Data records
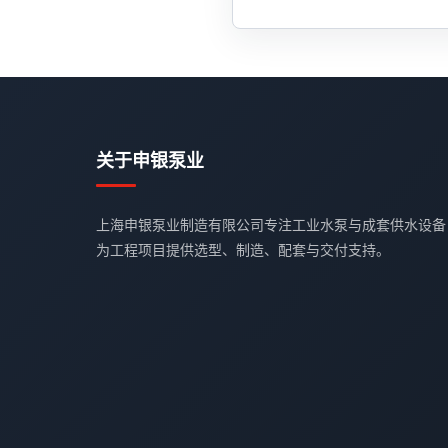
关于申银泵业
上海申银泵业制造有限公司专注工业水泵与成套供水设备
为工程项目提供选型、制造、配套与交付支持。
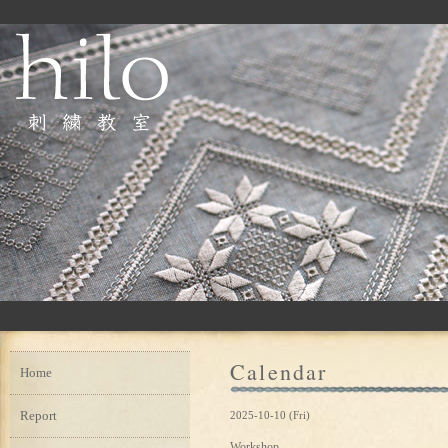
Calendar
Home
Report
2025-10-10 (Fri)
Workshop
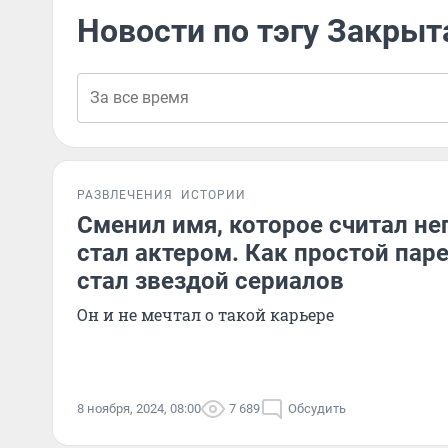
Новости по тэгу Закрыт
РАЗВЛЕЧЕНИЯ
ИСТОРИИ
Сменил имя, которое считал н
стал актером. Как простой паре
стал звездой сериалов
Он и не мечтал о такой карьере
8 ноября, 2024, 08:00
7 689
Обсудить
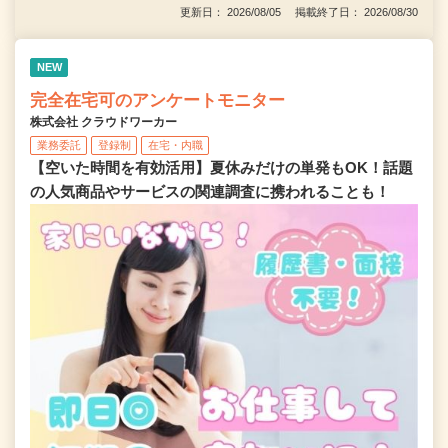
更新日： 2026/08/05 掲載終了日： 2026/08/30
NEW
完全在宅可のアンケートモニター
株式会社 クラウドワーカー
業務委託
登録制
在宅・内職
【空いた時間を有効活用】夏休みだけの単発もOK！話題
の人気商品やサービスの関連調査に携われることも！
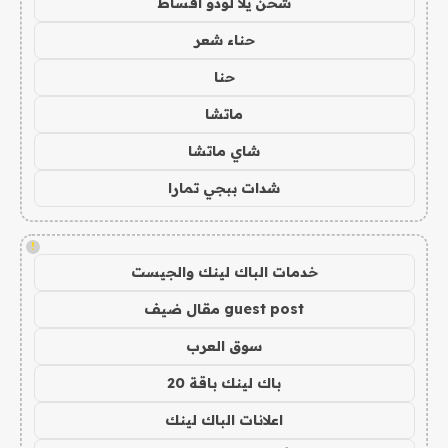
شحن يلا لودو اقساط
حناء شعر
حنا
ماتشا
شاي ماتشا
شدات ببجي تمارا
!
خدمات الباك لينك والجيست
guest post مقال ضيف
سوق العرب
باك لينك باقة 20
اعلانات الباك لينك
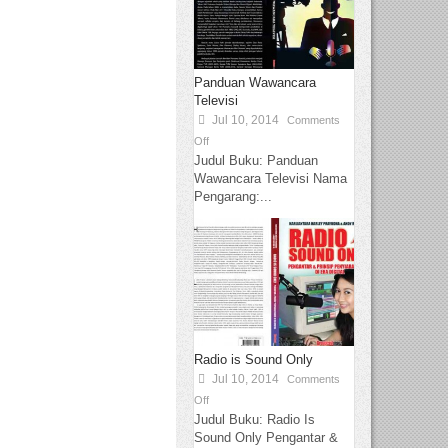
Panduan Wawancara
Televisi
Jul 10, 2014
Comments
Off
Judul Buku: Panduan
Wawancara Televisi Nama
Pengarang:...
Radio is Sound Only
Jul 10, 2014
Comments
Off
Judul Buku: Radio Is
Sound Only Pengantar &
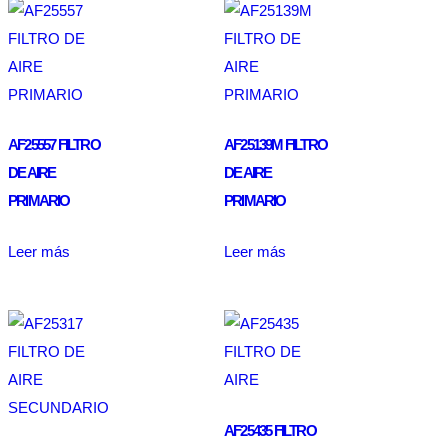
AF25557 FILTRO
AF25139M FILTRO
DE AIRE
DE AIRE
PRIMARIO
PRIMARIO
Leer más
Leer más
AF25435 FILTRO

EXERCISE: What you return must match, line for line, the data from the line containing "AF25557 FILTRO" to its end, both ends included.

SOLUTION FOR THIS EXERCISE:
AF25557 FILTRO
AF25139M FILTRO
DE AIRE
DE AIRE
PRIMARIO
PRIMARIO
Leer más
Leer más
AF25435 FILTRO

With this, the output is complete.